Grateful Dead Drummer Trips Through Wall Sound

By Ron Baylor

Of the Emerald

"My music gets me higher than any kind of drug you take," says Mickey Hart of the Grateful Dead.

He doesn't like the label of "psychedelic," often applied to groups like the Dead, "since it implies that they are drug oriented."

Hart is the protégé of Allarakka, the drummer for sitarist, Ravi Shankar. He says, "we are the Grateful Dead and we play the Grateful Dead. Our music is our music."

The drummer says the San Francisco group has created a phenomena they call the "wall of sound." With this effect they attempt to fill every inch of space in the hall with sound. "We work within the wall. We can work with fantastic volumes, but we can also bring it down, lately, and still keep the wall."

Hart comments that it is not necessarily the volume, but the fact that they must be together, which creates the "wall." He points out that this is along the idea of Indian music. "We are playing only using their (the Indian) example, the way they form their rhythm structure, which no other band is doing." Hart emphasizes that the Dead are not trying to play Indian music, as other bands have done, but their own music using the Indian concept of rhythm.

They use the "tahai," an Indian rhythmical expression, to signal while they are playing.

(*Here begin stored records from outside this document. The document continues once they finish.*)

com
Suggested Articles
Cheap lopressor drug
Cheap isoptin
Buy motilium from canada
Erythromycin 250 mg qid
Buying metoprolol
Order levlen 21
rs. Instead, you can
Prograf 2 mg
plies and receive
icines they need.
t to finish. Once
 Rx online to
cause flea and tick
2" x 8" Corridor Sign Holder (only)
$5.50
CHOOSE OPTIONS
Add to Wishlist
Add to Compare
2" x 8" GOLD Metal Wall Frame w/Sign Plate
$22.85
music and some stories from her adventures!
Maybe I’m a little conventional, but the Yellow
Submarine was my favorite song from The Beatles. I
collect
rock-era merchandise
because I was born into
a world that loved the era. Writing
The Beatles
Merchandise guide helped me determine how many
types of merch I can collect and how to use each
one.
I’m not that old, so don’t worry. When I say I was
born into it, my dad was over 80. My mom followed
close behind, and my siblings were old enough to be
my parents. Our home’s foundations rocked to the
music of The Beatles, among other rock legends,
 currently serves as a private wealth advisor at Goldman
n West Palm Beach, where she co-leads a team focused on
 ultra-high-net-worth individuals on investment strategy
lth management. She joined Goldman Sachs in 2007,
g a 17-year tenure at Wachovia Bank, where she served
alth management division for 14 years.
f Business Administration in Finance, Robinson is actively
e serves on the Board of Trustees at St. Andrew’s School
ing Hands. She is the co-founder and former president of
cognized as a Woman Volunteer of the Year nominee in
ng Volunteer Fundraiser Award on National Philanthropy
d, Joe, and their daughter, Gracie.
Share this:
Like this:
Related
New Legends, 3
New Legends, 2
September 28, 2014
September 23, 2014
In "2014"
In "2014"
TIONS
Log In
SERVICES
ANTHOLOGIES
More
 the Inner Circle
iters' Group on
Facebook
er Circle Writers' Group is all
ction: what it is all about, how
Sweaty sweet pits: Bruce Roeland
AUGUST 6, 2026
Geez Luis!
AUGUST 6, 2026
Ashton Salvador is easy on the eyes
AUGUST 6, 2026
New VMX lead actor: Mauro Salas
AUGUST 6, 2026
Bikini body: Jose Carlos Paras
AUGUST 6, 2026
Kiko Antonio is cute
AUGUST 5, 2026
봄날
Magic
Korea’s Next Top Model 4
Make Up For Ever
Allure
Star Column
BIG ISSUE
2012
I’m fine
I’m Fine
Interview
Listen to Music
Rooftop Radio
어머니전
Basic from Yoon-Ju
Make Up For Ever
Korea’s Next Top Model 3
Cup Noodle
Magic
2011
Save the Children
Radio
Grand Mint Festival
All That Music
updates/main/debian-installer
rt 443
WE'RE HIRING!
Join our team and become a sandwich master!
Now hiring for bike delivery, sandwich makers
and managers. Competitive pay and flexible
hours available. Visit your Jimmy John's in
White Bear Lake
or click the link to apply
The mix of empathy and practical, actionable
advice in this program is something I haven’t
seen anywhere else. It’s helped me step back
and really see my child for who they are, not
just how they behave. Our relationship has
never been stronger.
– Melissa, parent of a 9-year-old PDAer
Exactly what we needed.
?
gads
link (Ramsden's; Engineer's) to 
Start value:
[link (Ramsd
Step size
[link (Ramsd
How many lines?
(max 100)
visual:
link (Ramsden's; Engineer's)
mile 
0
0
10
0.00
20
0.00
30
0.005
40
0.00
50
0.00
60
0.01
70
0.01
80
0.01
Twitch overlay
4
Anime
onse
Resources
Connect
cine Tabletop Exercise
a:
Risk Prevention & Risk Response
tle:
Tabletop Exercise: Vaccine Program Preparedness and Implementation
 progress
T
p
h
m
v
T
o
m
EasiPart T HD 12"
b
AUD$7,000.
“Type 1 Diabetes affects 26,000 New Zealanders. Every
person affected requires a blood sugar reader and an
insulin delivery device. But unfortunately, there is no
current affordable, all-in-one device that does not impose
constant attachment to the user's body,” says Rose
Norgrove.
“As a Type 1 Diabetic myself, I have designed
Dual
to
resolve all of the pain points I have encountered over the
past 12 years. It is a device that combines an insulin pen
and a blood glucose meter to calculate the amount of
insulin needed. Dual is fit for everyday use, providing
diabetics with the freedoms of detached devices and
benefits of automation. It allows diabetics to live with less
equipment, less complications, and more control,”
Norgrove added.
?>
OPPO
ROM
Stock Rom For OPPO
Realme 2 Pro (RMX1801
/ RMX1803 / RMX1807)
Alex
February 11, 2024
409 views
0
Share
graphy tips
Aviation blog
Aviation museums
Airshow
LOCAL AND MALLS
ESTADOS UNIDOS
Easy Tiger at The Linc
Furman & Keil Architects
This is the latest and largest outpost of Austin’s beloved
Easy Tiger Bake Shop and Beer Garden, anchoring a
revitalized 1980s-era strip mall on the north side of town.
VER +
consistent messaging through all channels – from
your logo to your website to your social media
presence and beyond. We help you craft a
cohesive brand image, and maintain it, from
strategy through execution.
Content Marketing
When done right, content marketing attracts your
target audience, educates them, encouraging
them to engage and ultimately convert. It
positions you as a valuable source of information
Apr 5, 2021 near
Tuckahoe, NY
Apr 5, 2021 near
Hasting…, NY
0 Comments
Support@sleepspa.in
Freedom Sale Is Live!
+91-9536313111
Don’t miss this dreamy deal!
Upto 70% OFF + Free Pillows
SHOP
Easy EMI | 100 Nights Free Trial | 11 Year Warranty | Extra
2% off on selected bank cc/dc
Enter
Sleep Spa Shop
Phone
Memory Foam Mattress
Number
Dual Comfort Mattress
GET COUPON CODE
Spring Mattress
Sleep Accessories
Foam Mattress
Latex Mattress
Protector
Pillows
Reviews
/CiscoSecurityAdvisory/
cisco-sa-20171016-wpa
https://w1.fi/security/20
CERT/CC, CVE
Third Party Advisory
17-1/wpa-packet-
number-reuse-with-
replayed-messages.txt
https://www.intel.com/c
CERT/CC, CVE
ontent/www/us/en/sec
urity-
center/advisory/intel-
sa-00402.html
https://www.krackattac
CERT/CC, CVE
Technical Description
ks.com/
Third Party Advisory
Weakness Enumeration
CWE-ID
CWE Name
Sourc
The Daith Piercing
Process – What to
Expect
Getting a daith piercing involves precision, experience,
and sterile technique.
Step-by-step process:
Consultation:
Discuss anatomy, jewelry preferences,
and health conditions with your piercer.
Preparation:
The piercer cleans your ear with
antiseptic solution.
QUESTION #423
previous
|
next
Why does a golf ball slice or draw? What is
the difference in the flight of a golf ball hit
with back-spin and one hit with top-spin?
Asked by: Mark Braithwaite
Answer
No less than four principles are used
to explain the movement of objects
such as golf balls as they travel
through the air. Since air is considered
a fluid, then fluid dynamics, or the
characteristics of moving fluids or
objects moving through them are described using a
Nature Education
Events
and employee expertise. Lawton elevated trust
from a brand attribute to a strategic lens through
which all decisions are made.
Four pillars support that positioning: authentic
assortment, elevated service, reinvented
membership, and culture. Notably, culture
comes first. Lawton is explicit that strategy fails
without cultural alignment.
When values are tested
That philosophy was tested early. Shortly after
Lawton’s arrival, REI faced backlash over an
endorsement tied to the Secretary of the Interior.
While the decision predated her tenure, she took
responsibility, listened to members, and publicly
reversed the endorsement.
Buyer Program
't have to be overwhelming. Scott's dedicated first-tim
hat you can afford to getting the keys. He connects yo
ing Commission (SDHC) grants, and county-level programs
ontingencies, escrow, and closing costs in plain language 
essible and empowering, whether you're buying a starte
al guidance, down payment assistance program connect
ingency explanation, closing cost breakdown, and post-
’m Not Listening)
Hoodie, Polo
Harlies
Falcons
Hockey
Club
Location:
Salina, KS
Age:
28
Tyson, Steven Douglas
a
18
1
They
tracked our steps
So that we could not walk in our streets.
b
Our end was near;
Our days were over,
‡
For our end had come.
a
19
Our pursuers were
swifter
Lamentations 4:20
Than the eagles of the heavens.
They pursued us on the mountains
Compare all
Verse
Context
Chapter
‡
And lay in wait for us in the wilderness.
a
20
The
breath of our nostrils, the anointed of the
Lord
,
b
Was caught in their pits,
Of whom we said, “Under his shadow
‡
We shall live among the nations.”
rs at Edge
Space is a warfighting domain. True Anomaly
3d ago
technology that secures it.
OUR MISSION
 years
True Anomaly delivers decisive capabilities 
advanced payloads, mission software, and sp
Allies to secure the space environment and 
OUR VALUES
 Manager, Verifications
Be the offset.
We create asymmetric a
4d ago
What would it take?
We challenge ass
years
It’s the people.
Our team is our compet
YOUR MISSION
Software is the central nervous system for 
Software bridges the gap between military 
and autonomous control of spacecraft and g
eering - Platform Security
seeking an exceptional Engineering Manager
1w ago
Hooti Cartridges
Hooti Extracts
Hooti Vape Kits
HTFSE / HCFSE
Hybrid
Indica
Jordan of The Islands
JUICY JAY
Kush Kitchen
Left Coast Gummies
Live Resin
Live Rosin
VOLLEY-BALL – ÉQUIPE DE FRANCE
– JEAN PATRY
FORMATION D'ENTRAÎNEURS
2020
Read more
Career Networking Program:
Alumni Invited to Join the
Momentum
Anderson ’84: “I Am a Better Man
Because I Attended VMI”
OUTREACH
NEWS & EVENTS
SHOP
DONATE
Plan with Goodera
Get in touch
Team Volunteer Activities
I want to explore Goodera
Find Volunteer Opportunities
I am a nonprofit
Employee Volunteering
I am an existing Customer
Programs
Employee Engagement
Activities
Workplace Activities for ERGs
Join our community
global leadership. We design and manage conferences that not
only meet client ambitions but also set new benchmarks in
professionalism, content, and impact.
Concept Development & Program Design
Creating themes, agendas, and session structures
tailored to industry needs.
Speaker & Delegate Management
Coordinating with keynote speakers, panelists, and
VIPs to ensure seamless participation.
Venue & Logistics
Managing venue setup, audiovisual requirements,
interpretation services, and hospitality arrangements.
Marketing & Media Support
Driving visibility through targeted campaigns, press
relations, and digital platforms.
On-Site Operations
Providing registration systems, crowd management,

Hart analogizes the "tahai" to the capitalization of the opening word in a sentence. "When we hear this we know where it ends and we're coming to something new."

The Dead, says Hart, have "bowls of fixed composition" that serve as points of departure from which they improvise.

There are two drummers in the group and often one will "split" off in one direction with half of the band while the other half, with the other drummer, goes into a separate theme. From these separate improvisations, the two halves will meet again in another "bowl." Here they solidify themselves and then "take off" again.

Hart claims that the Indian "rhythmic structure is thousands of years ahead of ours." He says that after first hearing Indian music he told himself that he would learn to play Indian music or he was not going to play the drums again. He realized, "I don't know a thing... and I've been playing for 15 years."

Hart says, after talking to "the finest jazz drummers of our day," that "they feel like they are playing on the kindergarten level compared to Indian drummers." He says Allarakka "will play ... things the most advanced jazz drummers ... cannot even attempt."